TASK PROMPT:
Reproduce the records verbatim, from their first line through the line containing "crop: left 1.964%, top".

-- Begin GIVEN RECORDS --

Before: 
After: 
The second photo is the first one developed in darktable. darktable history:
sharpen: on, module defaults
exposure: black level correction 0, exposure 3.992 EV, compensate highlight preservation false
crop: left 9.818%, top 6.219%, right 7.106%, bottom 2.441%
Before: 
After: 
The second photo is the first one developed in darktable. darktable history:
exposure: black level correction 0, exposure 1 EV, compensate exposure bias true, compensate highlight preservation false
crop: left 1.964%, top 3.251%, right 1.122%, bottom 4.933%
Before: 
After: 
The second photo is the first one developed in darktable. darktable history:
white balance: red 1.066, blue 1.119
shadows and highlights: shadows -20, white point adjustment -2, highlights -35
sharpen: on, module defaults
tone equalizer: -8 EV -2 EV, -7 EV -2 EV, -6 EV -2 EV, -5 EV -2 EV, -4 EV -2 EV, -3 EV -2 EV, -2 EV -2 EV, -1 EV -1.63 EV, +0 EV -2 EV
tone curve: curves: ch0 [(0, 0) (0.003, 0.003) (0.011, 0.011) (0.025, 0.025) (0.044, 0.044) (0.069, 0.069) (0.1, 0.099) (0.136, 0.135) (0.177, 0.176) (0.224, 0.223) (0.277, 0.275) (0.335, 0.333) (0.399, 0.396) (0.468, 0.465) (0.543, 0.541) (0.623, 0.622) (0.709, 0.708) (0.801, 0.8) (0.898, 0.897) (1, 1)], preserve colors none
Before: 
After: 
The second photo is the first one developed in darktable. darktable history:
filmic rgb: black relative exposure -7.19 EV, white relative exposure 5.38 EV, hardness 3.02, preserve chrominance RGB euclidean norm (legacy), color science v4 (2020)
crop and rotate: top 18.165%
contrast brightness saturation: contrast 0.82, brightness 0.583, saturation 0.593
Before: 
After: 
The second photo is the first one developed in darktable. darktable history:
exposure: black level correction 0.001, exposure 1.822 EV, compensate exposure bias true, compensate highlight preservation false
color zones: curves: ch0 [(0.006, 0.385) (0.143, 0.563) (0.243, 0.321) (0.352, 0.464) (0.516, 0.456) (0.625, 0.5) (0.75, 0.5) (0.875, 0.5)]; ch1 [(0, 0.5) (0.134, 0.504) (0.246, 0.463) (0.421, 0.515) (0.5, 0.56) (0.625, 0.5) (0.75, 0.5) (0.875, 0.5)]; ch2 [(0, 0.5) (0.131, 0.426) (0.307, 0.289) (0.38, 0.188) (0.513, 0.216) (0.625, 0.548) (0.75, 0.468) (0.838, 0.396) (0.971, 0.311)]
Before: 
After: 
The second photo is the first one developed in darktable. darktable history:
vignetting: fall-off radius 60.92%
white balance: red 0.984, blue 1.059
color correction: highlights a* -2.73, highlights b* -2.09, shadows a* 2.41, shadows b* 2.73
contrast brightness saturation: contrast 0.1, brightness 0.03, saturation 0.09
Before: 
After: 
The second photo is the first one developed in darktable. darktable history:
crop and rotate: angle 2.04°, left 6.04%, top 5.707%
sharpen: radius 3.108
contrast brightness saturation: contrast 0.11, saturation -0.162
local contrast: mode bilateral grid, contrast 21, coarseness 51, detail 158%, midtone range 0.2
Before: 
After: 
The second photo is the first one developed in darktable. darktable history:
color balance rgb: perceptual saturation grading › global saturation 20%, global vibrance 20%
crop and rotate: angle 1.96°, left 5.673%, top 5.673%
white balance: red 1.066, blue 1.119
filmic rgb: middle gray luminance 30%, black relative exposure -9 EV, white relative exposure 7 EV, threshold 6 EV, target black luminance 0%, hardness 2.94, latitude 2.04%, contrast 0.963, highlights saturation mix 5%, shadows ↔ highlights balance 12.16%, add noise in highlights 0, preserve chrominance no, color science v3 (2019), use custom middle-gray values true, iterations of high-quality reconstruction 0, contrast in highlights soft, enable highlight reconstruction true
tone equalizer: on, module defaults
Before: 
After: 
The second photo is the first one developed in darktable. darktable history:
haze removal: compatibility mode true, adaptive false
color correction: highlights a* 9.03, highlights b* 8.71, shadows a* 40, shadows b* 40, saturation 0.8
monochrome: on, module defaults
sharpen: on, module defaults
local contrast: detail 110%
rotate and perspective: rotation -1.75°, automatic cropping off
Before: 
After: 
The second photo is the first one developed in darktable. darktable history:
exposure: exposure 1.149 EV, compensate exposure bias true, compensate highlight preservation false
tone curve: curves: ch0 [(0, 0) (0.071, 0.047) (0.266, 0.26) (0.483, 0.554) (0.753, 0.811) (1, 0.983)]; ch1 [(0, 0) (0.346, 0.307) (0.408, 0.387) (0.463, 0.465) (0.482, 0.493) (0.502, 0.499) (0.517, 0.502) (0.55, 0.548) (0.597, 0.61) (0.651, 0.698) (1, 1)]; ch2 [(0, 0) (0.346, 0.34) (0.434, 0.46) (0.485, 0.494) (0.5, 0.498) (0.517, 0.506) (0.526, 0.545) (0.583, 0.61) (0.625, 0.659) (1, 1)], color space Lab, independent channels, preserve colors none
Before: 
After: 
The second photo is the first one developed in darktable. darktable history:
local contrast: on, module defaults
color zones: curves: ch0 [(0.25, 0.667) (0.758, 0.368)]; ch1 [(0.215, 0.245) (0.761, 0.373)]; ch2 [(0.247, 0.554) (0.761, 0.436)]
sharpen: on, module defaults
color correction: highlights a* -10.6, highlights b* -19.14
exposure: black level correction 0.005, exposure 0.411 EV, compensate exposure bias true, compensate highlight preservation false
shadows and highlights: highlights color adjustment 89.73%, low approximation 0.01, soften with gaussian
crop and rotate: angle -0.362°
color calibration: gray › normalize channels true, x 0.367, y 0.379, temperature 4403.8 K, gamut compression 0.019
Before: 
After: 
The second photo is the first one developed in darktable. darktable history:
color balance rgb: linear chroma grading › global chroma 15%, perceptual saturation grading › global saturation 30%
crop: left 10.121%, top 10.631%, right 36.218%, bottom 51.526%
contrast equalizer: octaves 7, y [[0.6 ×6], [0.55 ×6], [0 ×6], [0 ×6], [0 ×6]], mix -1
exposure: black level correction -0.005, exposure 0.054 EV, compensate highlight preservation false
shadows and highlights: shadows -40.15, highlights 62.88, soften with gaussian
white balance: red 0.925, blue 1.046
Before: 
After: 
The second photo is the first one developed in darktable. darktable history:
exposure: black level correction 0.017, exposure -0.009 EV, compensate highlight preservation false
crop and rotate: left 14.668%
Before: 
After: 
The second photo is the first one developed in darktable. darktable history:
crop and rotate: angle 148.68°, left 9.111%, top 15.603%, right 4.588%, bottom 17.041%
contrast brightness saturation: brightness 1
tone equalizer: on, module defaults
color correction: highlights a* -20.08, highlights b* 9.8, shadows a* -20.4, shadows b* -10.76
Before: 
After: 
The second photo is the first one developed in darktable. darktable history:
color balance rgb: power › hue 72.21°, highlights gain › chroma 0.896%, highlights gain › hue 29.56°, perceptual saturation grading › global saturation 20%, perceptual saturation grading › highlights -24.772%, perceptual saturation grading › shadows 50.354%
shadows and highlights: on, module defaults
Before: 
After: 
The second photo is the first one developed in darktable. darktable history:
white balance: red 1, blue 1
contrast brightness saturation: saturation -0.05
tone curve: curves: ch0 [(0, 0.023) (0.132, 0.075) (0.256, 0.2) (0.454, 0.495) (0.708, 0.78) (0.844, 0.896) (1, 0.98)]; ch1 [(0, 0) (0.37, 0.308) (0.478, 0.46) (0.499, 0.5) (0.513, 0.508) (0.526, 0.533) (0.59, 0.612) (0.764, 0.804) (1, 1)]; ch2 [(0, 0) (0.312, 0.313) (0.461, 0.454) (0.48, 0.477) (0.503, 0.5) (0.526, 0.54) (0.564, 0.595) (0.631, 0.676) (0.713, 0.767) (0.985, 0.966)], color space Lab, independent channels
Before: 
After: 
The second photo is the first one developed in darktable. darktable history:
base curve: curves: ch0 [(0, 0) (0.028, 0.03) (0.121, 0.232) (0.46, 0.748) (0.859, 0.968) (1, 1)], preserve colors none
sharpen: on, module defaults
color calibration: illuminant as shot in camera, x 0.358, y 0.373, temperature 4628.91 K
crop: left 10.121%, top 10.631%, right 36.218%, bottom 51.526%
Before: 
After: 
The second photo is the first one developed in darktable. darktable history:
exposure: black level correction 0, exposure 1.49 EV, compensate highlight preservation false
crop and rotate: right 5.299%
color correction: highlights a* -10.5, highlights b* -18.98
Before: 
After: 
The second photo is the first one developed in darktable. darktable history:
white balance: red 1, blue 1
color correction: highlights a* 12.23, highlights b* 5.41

-- End GIVEN RECORDS --

TASK RESULT:
Before: 
After: 
The second photo is the first one developed in darktable. darktable history:
sharpen: on, module defaults
exposure: black level correction 0, exposure 3.992 EV, compensate highlight preservation false
crop: left 9.818%, top 6.219%, right 7.106%, bottom 2.441%
Before: 
After: 
The second photo is the first one developed in darktable. darktable history:
exposure: black level correction 0, exposure 1 EV, compensate exposure bias true, compensate highlight preservation false
crop: left 1.964%, top 3.251%, right 1.122%, bottom 4.933%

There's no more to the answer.